When “The Second Mother” was shown at Berlinale, in February this year, it received a six minute standing ovation. It got rave reviews from outlets such as Variety, The Hollywood Reporter and Indiewire.

To Muylaert, the response to her latest work on the international scene has a lot to do with the European mentality. “In a First World country, the idea of citizenship is something that everybody already has. But not here, [in Brasil] there still is a separatist mentality.”

According to the filmmaker, the fact that the movie was distributed in Europe and in the US, even before its release in Brasil, was of course a surprise but there was a reason behind that. “In Europe they decided to put it out during the summer because they understand it as a ‘feel-good movie’. Because they are unhappy”, she analyzes. “To them it’s an anthem of respect to freedom, but they’re used to it, they believe it. But here [in Brasil] it’s different. Here it causes tension.”

Besides Berlinale, “The Second Mother” was shown at Sundance, where Casé won best leading actress, and had a great run at festivals such as New Zealand International Film Festival, Sarajevo Film Festival, Seattle International Film Festival and Chicago Critics Film Festival, to name a few.
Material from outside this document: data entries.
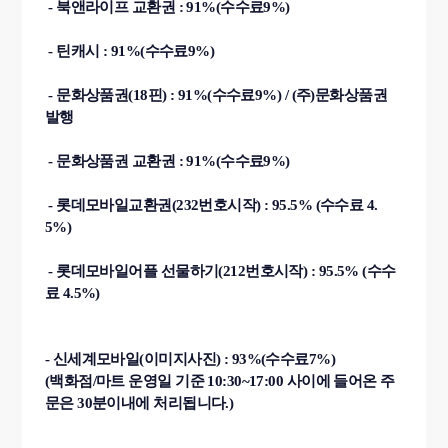
- 북앤라이프 교환권 :
91%(수수료9%)
- 틴캐시 : 91%(수수료9%)
- 문화상품권(18핀) : 91%(수수료9%) / (주)문화상품권
발행
- 문화상품권 교환권 : 91%(수수료9%)
-
롯데모바일교환권(232번호시작) : 95.5% (수수료 4.
5%)
- 롯데모바일어플 선물하기(212번호시작) : 95.5% (수수
료 4.5%)
- 신세계모바일(이미지사진) : 93%(수수료7%)
(백화점/마트 운영일 기준 10:30~17:00 사이에 들어온 주
문은 30분이내에 처리됩니다.)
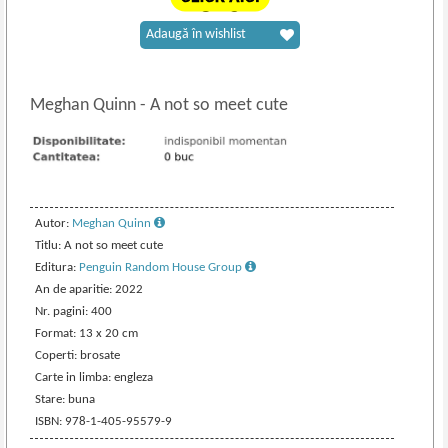
Adaugă în wishlist
Meghan Quinn
-
A not so meet cute
Autor:
Meghan Quinn
Titlu: A not so meet cute
Editura:
Penguin Random House Group
An de aparitie: 2022
Nr. pagini: 400
Format: 13 x 20 cm
Coperti: brosate
Carte in limba: engleza
Stare: buna
ISBN: 978-1-405-95579-9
Some already consider it a frontrunner for best foreign language film at the 2016 Academy Awards, next to Jacques Audiard’s “Dheepan”, from France. The last time Brasil figured in that category was in 1999 with Walter Salles’ “Central Station” — not even Fernando Meirelle’s “City of God” was recognised in 2003.

Muylaert found the answer to that buzzing question when she realized all she wanted was to give Jessica some hope. “She enters the story as a citizen, she wants to be an architect. I just wanted citizenship, I wanted visibility.”

Considering that Salles’ movie showed the world a poor, illiterate and hopeless country, it’s only fair that in 2015 it will see a much more prosperous (though still poor and corrupt) one.